TO BE DONE:
Copy the stretch of rows from the start through the line containing "part at (1013, 1204)", renaming "solid" to "continuous" wherever it occurs and changing nothing else.

Stored data entries:
========
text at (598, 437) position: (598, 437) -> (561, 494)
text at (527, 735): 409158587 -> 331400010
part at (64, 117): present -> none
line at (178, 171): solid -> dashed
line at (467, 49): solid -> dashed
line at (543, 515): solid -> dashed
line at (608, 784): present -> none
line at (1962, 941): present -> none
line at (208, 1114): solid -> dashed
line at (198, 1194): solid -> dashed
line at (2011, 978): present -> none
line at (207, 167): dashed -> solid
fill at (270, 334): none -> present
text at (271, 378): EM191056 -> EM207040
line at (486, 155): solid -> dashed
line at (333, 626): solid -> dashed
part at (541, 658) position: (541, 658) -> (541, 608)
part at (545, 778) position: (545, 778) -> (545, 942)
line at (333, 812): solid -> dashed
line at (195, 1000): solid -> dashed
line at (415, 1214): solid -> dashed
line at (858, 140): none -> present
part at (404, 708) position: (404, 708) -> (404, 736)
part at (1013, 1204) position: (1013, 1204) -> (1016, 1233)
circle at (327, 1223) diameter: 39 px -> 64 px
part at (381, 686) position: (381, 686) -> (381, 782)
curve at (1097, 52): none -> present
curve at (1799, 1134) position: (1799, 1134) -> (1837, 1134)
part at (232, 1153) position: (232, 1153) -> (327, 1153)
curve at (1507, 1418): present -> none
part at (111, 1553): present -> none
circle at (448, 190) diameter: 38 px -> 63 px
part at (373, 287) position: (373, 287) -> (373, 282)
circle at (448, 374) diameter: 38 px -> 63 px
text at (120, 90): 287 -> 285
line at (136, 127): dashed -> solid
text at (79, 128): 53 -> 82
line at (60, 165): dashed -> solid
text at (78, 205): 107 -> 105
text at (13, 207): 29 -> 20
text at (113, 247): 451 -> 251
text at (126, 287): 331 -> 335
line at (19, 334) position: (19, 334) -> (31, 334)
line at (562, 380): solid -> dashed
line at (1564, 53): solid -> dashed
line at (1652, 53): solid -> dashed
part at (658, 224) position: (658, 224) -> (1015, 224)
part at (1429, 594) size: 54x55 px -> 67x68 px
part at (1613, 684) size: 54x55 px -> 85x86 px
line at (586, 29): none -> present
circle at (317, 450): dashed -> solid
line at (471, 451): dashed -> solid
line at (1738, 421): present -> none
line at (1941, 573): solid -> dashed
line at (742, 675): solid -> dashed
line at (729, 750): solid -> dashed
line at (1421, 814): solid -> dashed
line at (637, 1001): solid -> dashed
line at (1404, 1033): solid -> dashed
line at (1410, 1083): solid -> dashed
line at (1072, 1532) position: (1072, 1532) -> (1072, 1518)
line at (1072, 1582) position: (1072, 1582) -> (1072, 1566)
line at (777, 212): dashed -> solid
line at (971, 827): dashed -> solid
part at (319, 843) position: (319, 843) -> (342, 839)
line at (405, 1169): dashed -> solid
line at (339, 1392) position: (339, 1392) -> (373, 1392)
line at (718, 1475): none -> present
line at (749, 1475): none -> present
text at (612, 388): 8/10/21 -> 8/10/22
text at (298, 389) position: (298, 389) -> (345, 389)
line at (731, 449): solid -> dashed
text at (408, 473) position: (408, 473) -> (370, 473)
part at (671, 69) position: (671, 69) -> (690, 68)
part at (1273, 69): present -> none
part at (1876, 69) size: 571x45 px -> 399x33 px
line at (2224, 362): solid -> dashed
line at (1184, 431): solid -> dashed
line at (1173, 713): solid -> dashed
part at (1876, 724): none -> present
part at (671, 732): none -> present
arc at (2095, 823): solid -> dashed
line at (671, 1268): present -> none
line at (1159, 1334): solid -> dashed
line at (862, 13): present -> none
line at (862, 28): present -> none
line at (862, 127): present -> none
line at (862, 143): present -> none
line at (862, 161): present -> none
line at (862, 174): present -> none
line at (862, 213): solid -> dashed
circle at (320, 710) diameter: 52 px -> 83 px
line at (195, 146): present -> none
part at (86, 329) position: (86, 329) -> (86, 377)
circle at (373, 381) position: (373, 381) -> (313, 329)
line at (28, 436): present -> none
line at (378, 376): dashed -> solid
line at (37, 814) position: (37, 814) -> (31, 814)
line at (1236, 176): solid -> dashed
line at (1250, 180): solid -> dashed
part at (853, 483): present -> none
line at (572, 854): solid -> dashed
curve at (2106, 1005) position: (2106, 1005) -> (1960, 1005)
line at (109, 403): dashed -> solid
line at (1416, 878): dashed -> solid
========
ANSWER TO THIS EXERCISE:
text at (598, 437) position: (598, 437) -> (561, 494)
text at (527, 735): 409158587 -> 331400010
part at (64, 117): present -> none
line at (178, 171): continuous -> dashed
line at (467, 49): continuous -> dashed
line at (543, 515): continuous -> dashed
line at (608, 784): present -> none
line at (1962, 941): present -> none
line at (208, 1114): continuous -> dashed
line at (198, 1194): continuous -> dashed
line at (2011, 978): present -> none
line at (207, 167): dashed -> continuous
fill at (270, 334): none -> present
text at (271, 378): EM191056 -> EM207040
line at (486, 155): continuous -> dashed
line at (333, 626): continuous -> dashed
part at (541, 658) position: (541, 658) -> (541, 608)
part at (545, 778) position: (545, 778) -> (545, 942)
line at (333, 812): continuous -> dashed
line at (195, 1000): continuous -> dashed
line at (415, 1214): continuous -> dashed
line at (858, 140): none -> present
part at (404, 708) position: (404, 708) -> (404, 736)
part at (1013, 1204) position: (1013, 1204) -> (1016, 1233)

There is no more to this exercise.